The Dark of the Moon coincides with the peak of my PMS. As the month's actions and intentions are designed to come to fruition, I frequently am at my most vulnerable, self-critical and drained. It's as if I use up the entire month's life energy in the first 25 days and am running on empty by the cycle's end.
This month, I recognized that pattern, opening a space for me to step outside myself, observe and ponder. While still emotionally charged, I wasn't overwhelmed by the usual feelings of inadequacy and irritability. By stepping outside I felt more as if I was merely participating in the periodic shedding of the earth's and mankind's accumulated dukkha/sadness to make way for renewal and rebirth.
I wonder how much more ease I would have in my life if I accepted and planned for this stage of emptiness each month, rather than trying to power through and plow on?
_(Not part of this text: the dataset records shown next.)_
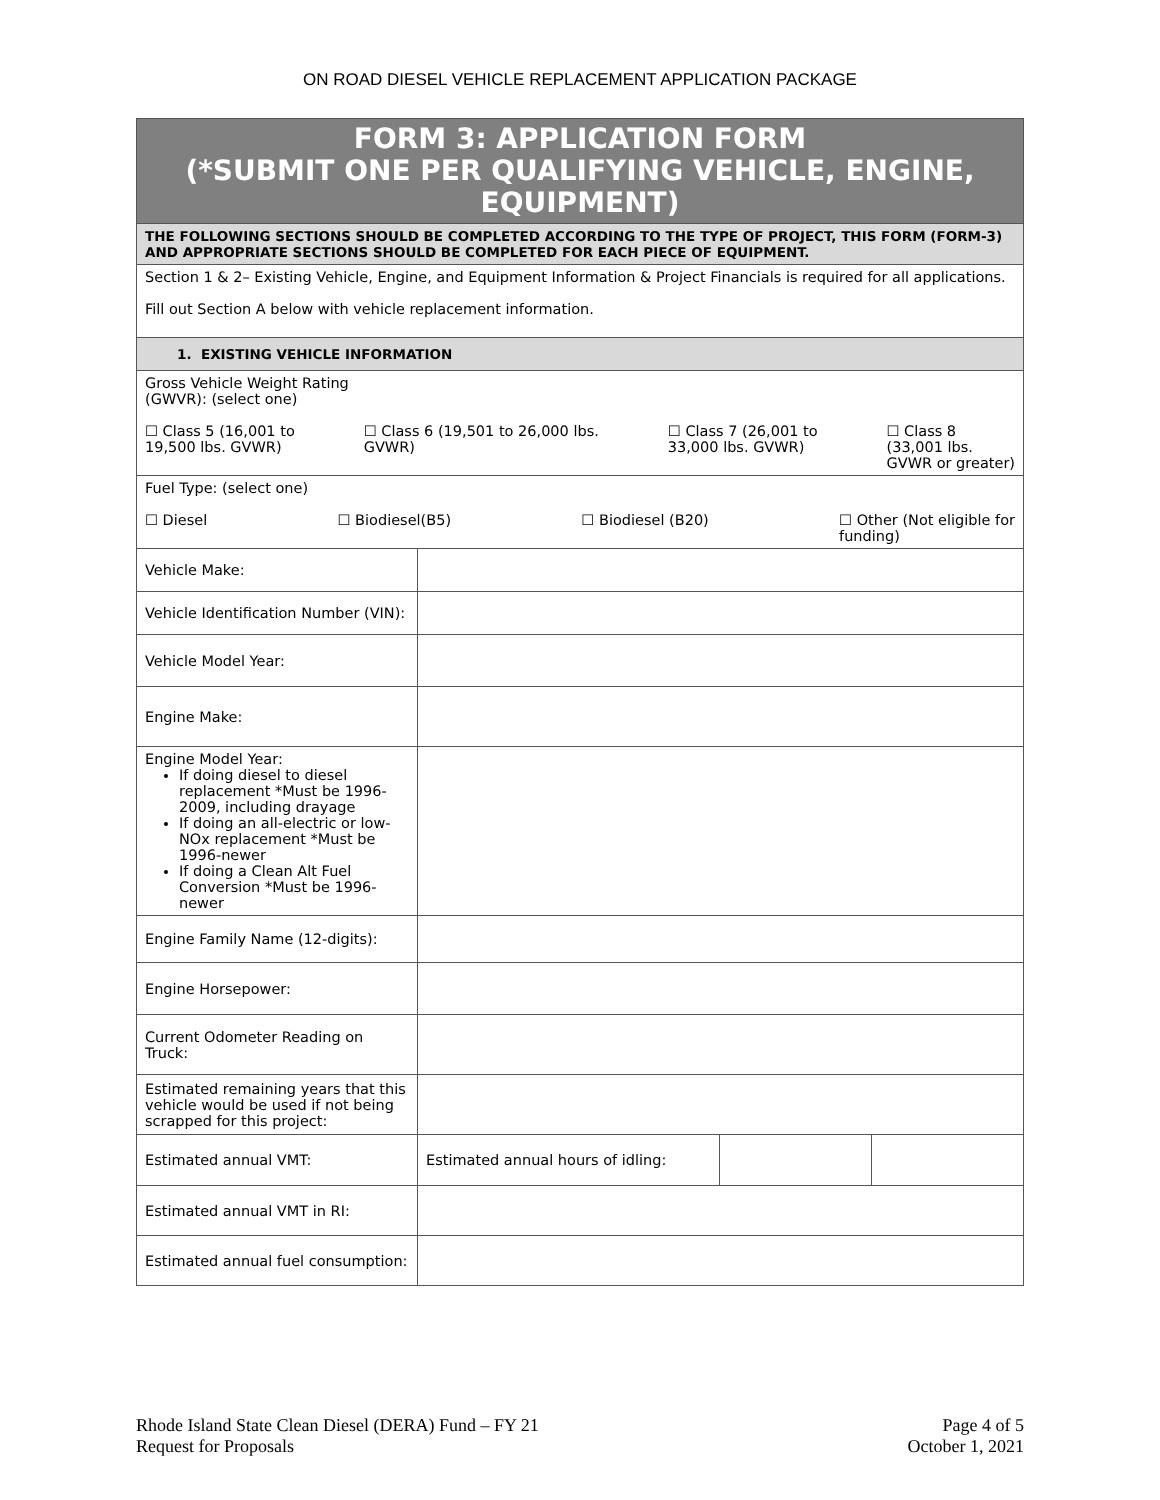ON ROAD DIESEL VEHICLE REPLACEMENT APPLICATION PACKAGE
| FORM 3: APPLICATION FORM (*SUBMIT ONE PER QUALIFYING VEHICLE, ENGINE, EQUIPMENT) | | | |
| THE FOLLOWING SECTIONS SHOULD BE COMPLETED ACCORDING TO THE TYPE OF PROJECT, THIS FORM (FORM-3) AND APPROPRIATE SECTIONS SHOULD BE COMPLETED FOR EACH PIECE OF EQUIPMENT. | | | |
| Section 1 & 2– Existing Vehicle, Engine, and Equipment Information & Project Financials is required for all applications. Fill out Section A below with vehicle replacement information. | | | |
| 1. EXISTING VEHICLE INFORMATION | | | |
| Gross Vehicle Weight Rating (GWVR): (select one) ☐ Class 5 (16,001 to 19,500 lbs. GVWR) ☐ Class 6 (19,501 to 26,000 lbs. GVWR) ☐ Class 7 (26,001 to 33,000 lbs. GVWR) ☐ Class 8 (33,001 lbs. GVWR or greater) | | | |
| Fuel Type: (select one) ☐ Diesel ☐ Biodiesel(B5) ☐ Biodiesel (B20) ☐ Other (Not eligible for funding) | | | |
| Vehicle Make: | | | |
| Vehicle Identification Number (VIN): | | | |
| Vehicle Model Year: | | | |
| Engine Make: | | | |
| Engine Model Year: If doing diesel to diesel replacement *Must be 1996-2009, including drayage If doing an all-electric or low-NOx replacement *Must be 1996-newer If doing a Clean Alt Fuel Conversion *Must be 1996-newer | | | |
| Engine Family Name (12-digits): | | | |
| Engine Horsepower: | | | |
| Current Odometer Reading on Truck: | | | |
| Estimated remaining years that this vehicle would be used if not being scrapped for this project: | | | |
| Estimated annual VMT: | Estimated annual hours of idling: | | |
| Estimated annual VMT in RI: | | | |
| Estimated annual fuel consumption: | | | |
Rhode Island State Clean Diesel (DERA) Fund – FY 21
Request for Proposals
Page 4 of 5
October 1, 2021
Surely I, (and those around me) would be better off than when I deny the need only to have it come upon us like a rogue wave. What would it look like to schedule self-care and appropriate mental "quiet time" in acknowledgement of the natural rhythms?
One way I DO indulge myself is with aromatic bubble baths, to soothe mind, body and soul. Carefully choosing the right essential oils, lighting the tea lights around my deep tub and sinking in to the gentle pulsing of the jacuzzi jets, my mind drifts, body relaxes and my soul finds a resting place.
After getting out of the bath, the sight of the flickering candles around the perimeter of the tub recalled the offering bench at the Catholic church of my childhood. Like an altar, it called me to kneel in a prayer of gratitude; for the beauty and peace of my big cultured marble tub in the house we so recently finished after 7 years of working and saving on our ranch. For the husband who understands the breadth of my spirit and emotions and who encourages me to accept, nurture and express myself. For my children and the gift of the challenges they bring that help me to grow and discover myself along the way. For ranch life and how it keeps me connected to the natural world and the circle of life.
To be honest, it's been a tough week on a lot of levels, and I'm not sad to see it end. It is nice, however, to be able to see it as just the turning of the wheel. And so, I roll on to the beginning of the next cycle of my life.